Obwohl Karolina Sprem beim Wien-Energie-GP gegen Suarez das zweite Finale ensuite verlor, imponierte die Kroatin mit ihrem knallharten Spiel.
WIEN (-tzg-). Routine und Selbstbewusstsein aus Grand-Slam-Doppelsiegen behielt gegen Potenzial und Draufgängertum die Oberhand. Auch wenn Paola Suarez, Argentinien, Nr. 6, im Klassefinale um den Wien-Energie-GP nach 2:15 Stunden bei brütender Hitze die Hände in die Höhe riss - die Zukunft gehört der 18jährigen Besiegten, Karolina Sprem aus Varazdin in Kroatien. Sie hätte in zwei Sätzen gewinnen können, hätte sie im 1. Satz nicht ein 4:0 und 5:1 samt acht Satzbällen verjuxt. Und so verlor sie in drei mit 6:7, 6:2, 4:6. Aber die Sympathien nicht nur der eigens per Bus angereisten Kroaten gehörten Karolina, die aussieht, als wäre sie die junge Schwester der Ex-Paris-Siegerin Iva Majoli.
"Aber wir orientieren uns nicht an Majoli oder anderen - sie ist Karolina Sprem, sie spielt, wie es ihrem Naturell entspricht", sagt Sasa Hirszon, ihr Coach, einst Davis-Cup-Spieler mit Ivanisevic. Er verrät, dass Karolina, der auch Siegerin Suarez viel Lob spendierte ("Im 1. Satz hat sie unmenschlich gespielt"), als 9jährige begonnen, aber als Jugendliche nichts gewonnen habe, niemand hätte beim Jung-Teenager gedacht, dass aus ihm eine 18-Jährige schlüpfen könnte, die sich heuer durch zwei Qualifikationen bis in Finali (Straßburg, Wien) spielte. Und beide verlor, obwohl sie hätte siegen müssen. "Ihr fehlt nicht Können, ihr mangelt's an Disziplin", sagt Hirszon, der mit ihr daran arbeiten, ihr Spiel aber nicht ändern will. "Geht bei Mädchen gar nicht!"
Ja, hätte Österreich ein solches Talent, das von Basis-Schlägen her alles kann, was man können muss. Und mit welcher Wucht dazu! Aber sie übertrieb rohe Gewalt, überzog Schläge und so rutschte ihr das Match aus der Hand. "Ich weiß selbst nicht, wie es passiert ist", gestand das nächste Wunderkind, das Kroatien produziert nach Majoli und Mirjana Lucic, deren Schwester inzwischen die Szene betreten hat. Barbara Paulus, einst Tip 10, resümierte: "So spielen alle Kroaten!" Sprem schlägt sich nun für Wimbledon ein. "Ich glaube, ich hab auch dort Chancen!" Risiko drosseln, Wucht beibehalten, dann ist viel drin. Auch Sensationen.

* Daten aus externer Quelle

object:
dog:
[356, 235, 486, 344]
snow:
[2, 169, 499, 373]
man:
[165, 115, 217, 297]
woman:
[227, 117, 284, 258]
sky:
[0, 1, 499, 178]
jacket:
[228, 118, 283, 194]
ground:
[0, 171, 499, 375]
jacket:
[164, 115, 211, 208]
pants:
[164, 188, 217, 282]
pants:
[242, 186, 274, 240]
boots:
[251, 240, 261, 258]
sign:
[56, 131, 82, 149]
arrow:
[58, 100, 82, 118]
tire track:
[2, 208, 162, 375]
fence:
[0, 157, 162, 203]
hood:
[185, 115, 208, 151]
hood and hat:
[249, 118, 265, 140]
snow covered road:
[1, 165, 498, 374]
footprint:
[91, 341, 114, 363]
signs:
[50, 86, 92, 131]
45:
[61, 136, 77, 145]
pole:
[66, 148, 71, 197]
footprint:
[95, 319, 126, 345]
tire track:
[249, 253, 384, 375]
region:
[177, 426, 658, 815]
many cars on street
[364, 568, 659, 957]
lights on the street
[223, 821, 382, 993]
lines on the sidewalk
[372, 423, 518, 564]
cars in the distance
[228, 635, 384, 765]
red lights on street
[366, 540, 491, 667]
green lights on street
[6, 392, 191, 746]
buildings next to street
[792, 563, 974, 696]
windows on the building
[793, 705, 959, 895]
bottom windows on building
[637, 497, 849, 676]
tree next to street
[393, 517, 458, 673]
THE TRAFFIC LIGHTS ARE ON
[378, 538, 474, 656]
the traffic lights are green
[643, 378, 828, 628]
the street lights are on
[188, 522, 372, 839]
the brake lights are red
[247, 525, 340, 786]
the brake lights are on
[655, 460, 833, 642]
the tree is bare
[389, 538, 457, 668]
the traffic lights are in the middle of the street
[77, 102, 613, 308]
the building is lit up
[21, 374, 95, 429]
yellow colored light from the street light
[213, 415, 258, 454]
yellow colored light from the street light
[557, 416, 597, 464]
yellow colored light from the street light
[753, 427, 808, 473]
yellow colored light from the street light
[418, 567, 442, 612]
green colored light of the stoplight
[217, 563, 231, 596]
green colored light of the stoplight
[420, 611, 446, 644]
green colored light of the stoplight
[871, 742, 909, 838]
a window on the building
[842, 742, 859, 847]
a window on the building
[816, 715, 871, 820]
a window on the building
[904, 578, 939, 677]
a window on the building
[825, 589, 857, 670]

Vizebürgermeisterin Laska überreichte die Trophy und streute den Reichels als Veranstaltern Rosen: "Es war so, wie erhofft, wir bauen darauf auf." Es gibt viele Pläne, Wien als Groß-Turnier zu etablieren. Ob's beim Termin bleibt, ist offen. In die Annalen aber ging der 14. Juni 2003 ein. Erstmals gab's ein chinesisches Doppelfinale. Tian-Sun-Ting Li schlugen Zi Yan-Jie Zheng, die Wartusch-Mandula und Schett-Grande besiegt hatten. Nicht nur Kroaten kommen - auch die gelbe Gefahr droht.